» Text under study:
════════
New Spectrophotometric Method for the Estimation of Fenofibrate

 

Mukthinuthalapati Mathrusri Annapurna*, Pothina Tejasri, Angirekula Narendra

GITAM School of Pharmacy, GITAM (Deemed to be) University, Visakhapatnam, India-530045.

 

ABSTRACT:

Fenofibrate is a Antihyperlipidemic used to treat cholesterol. New spectrophotometric technique have been developed for the estimation of Fenofibrate in pharmaceutical dosage form. Double beam UV-VIS spectrophotometer (SHIMADZU Model UV-1800) was used for the present study. Fenofibrate has shown linearity over the concentration range 0.5-40 µg/mL for acetate buffer (pH 4.0), phosphate buffer (pH 7.8), 0.1M sodium hydroxide and 1-40 µg/mL for phosphate buffer (pH 5.8), and distilled water respectively and the methods were validated as per ICH guidelines. The proposed methods are simple, economical and can be successfully applied for the assay of Fenofibrate in pharmaceutical dosage forms.

 

 

 

INTRODUCTION: 

Fenofibrate (CAS 49562-28-9) is an oral medication of fibrate class used to treat abnormal lipid levels which is approved by FDA for the treatment of patients with hypertriglyceridemia, primary hypercholesterolemia etc. It is chemically propan-2-yl 2-[4-(4-chlorobenzoyl) phenoxy]-2-methylpropanoate¹ and available as white, crystalline powder with molecular formula C₂₀H₂₁ClO₄ and molecular weight 360.83g/mol.

 

Spectrophotometric methods^2-5, liquid chromatographic methods, LC-MS methods etc were developed for the assay of Fenofibrate in pharmaceutical dosage forms and biological fluids.  Similar type of methods were developed for different drug molecules in the literature^6-10. The authors have proposed new spectrophotometric technique for the assay of Fenofibrate in pharmaceutical dosage form and validated as per ICH guidelines.

 

 

Figure 1: Chemical structure of Fenofibrate

 

MATERIALS AND METHODS:

Shimadzu Model No. UV-1800 double beam UV-VIS spectrophotometer with quartz cells is used for the entire study and all the solutions were scanned 200-400nm. Solutions such as acetate buffer (pH 4.0), phosphate buffer (pH 7.8), phosphate buffer (pH 5.8), 0.1M sodium hydroxide solutions were prepared as per IP 2022. Fenofibrate stock solution was prepared by dissolving 25mg of Fenofibrate in 25mL volumetric flask with methanol (1000µg/mL) from which working standard solution (100µg/mL) was also prepared in methanol and further dilutions were prepared on dilution with different solutions in the present study and the methods were validated as per ICH guidelines. Fenofibrate is available as tablets with brand names LIPICARD (USV Private Ltd; Label claim 160mg), FINOBRATE (Knoll Health Care Pvt Ltd; Label claim 145mg). FINATE (Franco-Indian Pharmaceuicals Pvt Ltd.; Label claim 160mg) and as FENOBATE capsules (East West Pharma Private Ltd; 200mg) in India.
════════
» Information supplied:
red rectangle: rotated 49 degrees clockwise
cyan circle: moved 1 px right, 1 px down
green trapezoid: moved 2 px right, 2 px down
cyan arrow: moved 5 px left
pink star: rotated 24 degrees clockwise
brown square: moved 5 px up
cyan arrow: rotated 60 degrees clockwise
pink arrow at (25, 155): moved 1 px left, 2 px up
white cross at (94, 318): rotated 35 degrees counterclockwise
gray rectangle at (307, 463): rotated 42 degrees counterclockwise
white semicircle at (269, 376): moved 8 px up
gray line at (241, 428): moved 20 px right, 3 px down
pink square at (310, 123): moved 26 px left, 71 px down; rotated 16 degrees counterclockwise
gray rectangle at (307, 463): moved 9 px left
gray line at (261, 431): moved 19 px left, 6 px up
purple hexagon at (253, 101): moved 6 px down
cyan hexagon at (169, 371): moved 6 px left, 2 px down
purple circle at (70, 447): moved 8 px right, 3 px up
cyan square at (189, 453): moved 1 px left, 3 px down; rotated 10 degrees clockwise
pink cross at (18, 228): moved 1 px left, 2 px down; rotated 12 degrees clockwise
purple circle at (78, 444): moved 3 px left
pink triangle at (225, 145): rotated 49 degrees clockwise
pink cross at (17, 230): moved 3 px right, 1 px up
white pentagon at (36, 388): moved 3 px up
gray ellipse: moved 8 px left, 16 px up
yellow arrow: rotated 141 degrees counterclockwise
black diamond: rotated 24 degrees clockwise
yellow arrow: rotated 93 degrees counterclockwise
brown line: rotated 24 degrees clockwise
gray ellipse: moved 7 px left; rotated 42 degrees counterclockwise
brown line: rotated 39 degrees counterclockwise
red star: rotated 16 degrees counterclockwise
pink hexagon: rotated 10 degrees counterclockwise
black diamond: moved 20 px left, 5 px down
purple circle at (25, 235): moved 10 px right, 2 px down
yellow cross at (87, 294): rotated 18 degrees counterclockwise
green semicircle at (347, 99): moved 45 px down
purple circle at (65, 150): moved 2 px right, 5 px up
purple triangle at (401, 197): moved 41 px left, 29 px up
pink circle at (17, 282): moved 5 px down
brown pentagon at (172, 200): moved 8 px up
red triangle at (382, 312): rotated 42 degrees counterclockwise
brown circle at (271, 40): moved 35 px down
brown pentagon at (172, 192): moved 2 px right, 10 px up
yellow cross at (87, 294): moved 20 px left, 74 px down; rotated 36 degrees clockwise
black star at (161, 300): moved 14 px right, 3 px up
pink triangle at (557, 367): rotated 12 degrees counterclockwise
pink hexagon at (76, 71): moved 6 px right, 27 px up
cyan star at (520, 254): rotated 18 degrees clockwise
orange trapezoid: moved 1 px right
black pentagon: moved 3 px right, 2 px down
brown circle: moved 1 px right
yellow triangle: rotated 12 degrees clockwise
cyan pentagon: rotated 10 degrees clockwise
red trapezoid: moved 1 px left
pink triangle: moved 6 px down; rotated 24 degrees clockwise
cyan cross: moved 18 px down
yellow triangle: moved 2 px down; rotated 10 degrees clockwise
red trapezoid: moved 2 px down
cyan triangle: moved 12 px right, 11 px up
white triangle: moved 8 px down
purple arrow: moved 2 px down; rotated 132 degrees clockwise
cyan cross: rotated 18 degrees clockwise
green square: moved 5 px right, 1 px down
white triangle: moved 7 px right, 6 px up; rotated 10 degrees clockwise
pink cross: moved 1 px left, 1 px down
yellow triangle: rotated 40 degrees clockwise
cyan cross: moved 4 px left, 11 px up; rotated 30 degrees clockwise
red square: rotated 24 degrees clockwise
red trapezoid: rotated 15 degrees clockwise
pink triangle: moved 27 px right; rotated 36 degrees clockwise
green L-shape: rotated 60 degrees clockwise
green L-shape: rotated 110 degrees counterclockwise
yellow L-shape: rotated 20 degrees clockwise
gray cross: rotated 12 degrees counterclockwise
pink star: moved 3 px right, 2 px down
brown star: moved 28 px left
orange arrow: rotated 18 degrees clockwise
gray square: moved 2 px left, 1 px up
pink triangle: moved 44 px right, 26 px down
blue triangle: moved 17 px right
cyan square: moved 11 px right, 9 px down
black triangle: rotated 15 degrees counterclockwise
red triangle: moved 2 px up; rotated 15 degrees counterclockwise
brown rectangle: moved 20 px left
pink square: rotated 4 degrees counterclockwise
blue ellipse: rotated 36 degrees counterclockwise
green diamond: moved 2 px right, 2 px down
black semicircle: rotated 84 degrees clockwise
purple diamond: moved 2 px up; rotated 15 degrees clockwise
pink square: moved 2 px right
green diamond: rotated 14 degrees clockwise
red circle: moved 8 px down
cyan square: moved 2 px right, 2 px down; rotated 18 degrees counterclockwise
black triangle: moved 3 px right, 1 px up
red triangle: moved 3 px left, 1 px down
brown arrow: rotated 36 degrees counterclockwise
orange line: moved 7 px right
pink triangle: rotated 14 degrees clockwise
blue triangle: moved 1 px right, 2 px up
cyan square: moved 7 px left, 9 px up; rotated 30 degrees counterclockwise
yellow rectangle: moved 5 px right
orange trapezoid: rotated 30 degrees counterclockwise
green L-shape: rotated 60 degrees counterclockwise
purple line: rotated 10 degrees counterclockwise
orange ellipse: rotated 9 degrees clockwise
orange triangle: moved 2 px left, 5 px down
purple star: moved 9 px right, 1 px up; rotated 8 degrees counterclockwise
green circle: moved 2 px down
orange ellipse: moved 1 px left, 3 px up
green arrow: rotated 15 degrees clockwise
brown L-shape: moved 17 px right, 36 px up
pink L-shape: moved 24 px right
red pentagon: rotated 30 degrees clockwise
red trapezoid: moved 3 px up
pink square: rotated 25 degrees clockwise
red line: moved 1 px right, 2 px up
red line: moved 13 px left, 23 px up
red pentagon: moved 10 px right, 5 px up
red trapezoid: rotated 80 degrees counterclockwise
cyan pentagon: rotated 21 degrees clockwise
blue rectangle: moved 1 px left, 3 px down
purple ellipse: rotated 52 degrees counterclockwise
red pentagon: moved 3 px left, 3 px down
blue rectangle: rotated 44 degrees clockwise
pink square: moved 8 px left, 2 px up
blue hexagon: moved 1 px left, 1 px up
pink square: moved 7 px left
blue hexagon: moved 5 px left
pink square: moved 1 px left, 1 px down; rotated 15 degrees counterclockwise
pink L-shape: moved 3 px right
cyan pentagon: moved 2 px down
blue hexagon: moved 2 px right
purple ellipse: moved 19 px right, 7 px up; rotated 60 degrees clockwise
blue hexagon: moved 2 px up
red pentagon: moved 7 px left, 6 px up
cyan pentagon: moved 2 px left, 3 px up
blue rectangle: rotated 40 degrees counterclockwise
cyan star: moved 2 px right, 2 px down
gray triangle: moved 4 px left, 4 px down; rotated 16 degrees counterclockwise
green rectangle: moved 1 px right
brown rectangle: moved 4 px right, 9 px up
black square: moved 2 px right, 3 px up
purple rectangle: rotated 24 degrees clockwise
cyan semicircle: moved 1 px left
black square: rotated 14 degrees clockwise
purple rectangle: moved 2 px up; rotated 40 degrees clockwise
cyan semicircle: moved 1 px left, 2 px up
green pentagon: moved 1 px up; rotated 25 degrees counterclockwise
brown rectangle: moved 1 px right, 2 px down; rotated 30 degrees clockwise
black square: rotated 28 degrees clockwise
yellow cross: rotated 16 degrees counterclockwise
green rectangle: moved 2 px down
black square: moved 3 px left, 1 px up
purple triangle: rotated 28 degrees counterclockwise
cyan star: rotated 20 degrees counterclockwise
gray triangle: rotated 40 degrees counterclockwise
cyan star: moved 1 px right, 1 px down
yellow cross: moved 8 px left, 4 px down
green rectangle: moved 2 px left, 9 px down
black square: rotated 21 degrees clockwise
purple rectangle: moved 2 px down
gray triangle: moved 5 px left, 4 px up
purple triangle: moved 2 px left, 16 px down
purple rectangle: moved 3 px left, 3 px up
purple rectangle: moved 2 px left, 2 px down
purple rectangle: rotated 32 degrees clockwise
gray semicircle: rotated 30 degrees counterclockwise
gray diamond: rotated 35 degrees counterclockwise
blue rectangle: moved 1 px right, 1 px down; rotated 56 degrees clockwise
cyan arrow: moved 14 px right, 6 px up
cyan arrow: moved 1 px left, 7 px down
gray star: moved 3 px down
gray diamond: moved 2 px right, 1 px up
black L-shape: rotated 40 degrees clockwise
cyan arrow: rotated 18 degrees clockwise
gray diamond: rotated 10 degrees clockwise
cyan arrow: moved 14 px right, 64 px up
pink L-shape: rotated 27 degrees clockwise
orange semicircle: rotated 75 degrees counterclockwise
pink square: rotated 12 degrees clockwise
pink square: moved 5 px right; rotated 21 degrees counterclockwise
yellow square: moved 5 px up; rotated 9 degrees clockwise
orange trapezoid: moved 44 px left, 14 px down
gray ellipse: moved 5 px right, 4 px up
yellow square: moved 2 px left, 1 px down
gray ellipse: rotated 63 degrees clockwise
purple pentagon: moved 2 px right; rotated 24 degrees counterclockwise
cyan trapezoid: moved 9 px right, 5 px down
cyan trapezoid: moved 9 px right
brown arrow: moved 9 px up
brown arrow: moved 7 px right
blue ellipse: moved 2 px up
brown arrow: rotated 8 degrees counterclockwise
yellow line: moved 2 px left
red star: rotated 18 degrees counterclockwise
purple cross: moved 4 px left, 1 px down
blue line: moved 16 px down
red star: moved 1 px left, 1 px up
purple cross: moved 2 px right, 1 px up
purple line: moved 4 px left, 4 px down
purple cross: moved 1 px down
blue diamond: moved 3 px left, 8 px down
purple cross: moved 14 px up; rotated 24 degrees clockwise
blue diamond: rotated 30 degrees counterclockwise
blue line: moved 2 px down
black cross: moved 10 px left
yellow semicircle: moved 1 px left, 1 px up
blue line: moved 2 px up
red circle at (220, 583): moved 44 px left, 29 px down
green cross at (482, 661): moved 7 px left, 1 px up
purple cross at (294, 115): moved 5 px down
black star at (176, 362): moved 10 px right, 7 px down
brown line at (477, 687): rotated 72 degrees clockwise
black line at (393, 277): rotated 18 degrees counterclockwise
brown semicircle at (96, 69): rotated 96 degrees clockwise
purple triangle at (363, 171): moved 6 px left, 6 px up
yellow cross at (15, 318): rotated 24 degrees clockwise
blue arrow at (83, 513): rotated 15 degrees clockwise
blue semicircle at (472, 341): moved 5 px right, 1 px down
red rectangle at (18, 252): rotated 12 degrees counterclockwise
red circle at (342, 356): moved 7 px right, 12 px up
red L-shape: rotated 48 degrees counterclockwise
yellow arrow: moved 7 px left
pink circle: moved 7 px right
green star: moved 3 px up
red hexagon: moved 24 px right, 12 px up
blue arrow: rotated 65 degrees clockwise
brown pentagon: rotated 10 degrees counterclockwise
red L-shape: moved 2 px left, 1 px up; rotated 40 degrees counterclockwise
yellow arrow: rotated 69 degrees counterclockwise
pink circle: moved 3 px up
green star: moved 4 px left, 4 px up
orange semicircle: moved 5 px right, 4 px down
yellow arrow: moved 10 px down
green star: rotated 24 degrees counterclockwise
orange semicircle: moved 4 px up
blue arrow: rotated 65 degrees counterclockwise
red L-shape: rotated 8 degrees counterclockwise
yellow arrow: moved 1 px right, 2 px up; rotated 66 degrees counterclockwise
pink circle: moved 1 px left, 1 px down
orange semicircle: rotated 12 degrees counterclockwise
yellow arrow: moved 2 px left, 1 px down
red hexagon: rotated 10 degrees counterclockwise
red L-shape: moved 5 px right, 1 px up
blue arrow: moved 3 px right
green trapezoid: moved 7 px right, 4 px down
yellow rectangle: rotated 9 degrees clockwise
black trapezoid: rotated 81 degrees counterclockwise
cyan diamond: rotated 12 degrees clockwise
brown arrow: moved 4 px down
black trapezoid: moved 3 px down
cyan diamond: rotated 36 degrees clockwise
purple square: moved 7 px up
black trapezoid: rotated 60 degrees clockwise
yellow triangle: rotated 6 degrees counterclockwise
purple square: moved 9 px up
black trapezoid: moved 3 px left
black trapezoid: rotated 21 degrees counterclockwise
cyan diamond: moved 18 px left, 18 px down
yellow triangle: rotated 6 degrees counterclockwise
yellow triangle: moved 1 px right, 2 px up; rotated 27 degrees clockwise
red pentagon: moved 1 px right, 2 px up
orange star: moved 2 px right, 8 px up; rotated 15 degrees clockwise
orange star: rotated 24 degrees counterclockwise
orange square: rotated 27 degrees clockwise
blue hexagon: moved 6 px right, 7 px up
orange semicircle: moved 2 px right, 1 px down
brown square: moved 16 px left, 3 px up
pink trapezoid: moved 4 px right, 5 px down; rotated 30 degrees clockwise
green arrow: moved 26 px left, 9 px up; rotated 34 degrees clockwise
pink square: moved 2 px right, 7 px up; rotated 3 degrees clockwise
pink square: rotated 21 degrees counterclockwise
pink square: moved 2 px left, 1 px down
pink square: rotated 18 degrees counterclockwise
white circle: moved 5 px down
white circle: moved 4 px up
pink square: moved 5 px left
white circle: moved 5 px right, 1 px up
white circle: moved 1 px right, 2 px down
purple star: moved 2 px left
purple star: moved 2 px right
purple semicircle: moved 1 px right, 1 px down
════════
» Task item:
Answer these about the fenofibrate text:
1. What model of spectrophotometer was used for the study?
2. What is the molecular weight of Fenofibrate?
3. What is the label claim of FINOBRATE tablets?

» Exercise solution:
1. Shimadzu Model UV-1800 (a double beam UV-VIS spectrophotometer)
2. 360.83 g/mol
3. 145mg